Auch mit Künstlicher Intelligenz (KI) machen viele Menschen nach Erkenntnissen der Religionspädagogin Birte Platow religionsartige Erfahrungen. Sie nähmen die allwissend scheinenden Anwendungen dieser Technologie in Alltag und Wissenschaft wie eine göttliche Macht war, berichtete die Professorin der Technischen Universität Dresden. Die Kirchen könnten "Anknüpfungspunkte" in dieser Entwicklung suchen und aufgreifen. Der Erfurter Philosoph Holger Zaborowski riet ebenfalls, neue spirituelle Ansatzpunkte bei Nichtglaubenden nicht nur religionswissenschaftlich oder religionssoziologisch, sondern auch theologisch ernst zu nehmen, als Möglichkeit, wie sich Gott offenbaren könnte.

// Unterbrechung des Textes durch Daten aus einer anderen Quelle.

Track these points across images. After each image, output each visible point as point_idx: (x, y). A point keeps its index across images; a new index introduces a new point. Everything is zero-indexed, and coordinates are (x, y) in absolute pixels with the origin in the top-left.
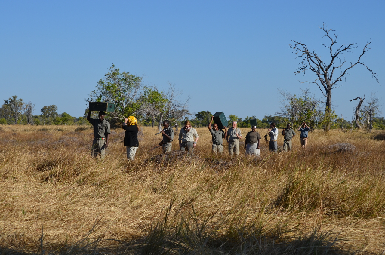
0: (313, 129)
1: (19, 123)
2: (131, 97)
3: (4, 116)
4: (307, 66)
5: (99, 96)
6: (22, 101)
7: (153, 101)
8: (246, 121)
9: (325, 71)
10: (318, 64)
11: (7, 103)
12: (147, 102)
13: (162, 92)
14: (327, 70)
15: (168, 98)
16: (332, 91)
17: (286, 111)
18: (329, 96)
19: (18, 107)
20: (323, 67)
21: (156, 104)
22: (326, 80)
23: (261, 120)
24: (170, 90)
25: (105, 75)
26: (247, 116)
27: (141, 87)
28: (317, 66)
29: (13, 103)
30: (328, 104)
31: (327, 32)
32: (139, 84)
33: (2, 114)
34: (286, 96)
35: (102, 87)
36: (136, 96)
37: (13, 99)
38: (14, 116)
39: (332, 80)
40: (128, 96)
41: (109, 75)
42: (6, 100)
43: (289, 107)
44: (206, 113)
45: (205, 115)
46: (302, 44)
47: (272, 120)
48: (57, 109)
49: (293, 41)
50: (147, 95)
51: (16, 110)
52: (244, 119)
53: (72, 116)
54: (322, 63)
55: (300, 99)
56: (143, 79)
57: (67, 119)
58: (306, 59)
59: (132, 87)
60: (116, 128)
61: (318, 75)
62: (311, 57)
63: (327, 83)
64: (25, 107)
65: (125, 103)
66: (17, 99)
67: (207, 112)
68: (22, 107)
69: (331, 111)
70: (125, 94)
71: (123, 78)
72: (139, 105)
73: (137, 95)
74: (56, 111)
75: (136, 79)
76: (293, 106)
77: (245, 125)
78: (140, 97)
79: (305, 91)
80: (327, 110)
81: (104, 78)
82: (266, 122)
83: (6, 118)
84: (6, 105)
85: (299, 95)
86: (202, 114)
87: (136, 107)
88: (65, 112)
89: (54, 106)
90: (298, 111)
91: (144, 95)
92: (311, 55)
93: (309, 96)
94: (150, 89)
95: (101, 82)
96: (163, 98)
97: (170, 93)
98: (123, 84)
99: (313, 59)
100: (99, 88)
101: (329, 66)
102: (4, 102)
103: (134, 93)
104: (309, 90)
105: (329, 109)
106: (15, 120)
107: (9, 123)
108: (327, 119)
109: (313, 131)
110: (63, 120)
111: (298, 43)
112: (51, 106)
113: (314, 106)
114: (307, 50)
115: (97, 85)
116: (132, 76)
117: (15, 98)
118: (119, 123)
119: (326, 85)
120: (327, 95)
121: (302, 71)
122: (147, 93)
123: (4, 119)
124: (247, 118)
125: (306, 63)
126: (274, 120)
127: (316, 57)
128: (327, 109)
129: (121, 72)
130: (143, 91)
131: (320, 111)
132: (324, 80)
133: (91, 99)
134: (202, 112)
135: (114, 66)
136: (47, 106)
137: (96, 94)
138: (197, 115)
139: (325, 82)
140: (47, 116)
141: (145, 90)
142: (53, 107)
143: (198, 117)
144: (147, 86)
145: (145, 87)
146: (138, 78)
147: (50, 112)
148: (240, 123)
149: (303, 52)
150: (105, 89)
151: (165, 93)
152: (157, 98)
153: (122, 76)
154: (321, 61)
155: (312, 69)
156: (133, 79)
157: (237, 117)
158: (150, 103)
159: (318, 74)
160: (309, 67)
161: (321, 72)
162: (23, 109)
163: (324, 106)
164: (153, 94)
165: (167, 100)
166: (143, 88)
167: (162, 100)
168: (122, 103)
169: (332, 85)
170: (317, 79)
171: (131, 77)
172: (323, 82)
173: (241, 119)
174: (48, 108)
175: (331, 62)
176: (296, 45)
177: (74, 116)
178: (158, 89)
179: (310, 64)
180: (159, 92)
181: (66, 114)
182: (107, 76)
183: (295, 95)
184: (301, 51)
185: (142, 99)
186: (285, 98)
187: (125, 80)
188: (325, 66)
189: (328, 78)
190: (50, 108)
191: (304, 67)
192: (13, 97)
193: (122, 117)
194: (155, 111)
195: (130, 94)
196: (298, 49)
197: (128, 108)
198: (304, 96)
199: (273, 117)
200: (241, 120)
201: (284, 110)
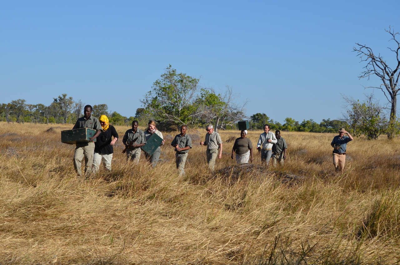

Theologe Halik empiehlt Dialog mit Religionskritikern
Der Prager Theologe und Bestsellerautor Tomas Halik empfahl den Christen den Dialog selbst mit Religionskritikern. Dabei gingen zwar "viele religiöse Sicherheiten und Illusionen verloren, nicht aber Gott selbst", sagte der Professor für Soziologie an der Karlsuniversität Prag. Der Glaube könne auf diese Weise wieder mehr zu einem "freien Akt" werden.
Glaubenszweifel sollten Christen nicht entmutigen, betonte der Professor für Systematische Theologie an der Universität Sibiu/Hermannstadt, Stefan Tobler. Er verwies auf den Umgang von zeitgenössischen Gründerinnen geistlicher Bewegungen damit. Auch Madeleine Delbrel (1904-1964), Mutter Teresa von Kalkutta (1910-1997) und Chiara Lubich (1920-2008) hätten teilweise lang andauernde Erfahrungen einer "Abwesenheit Gottes" gemacht.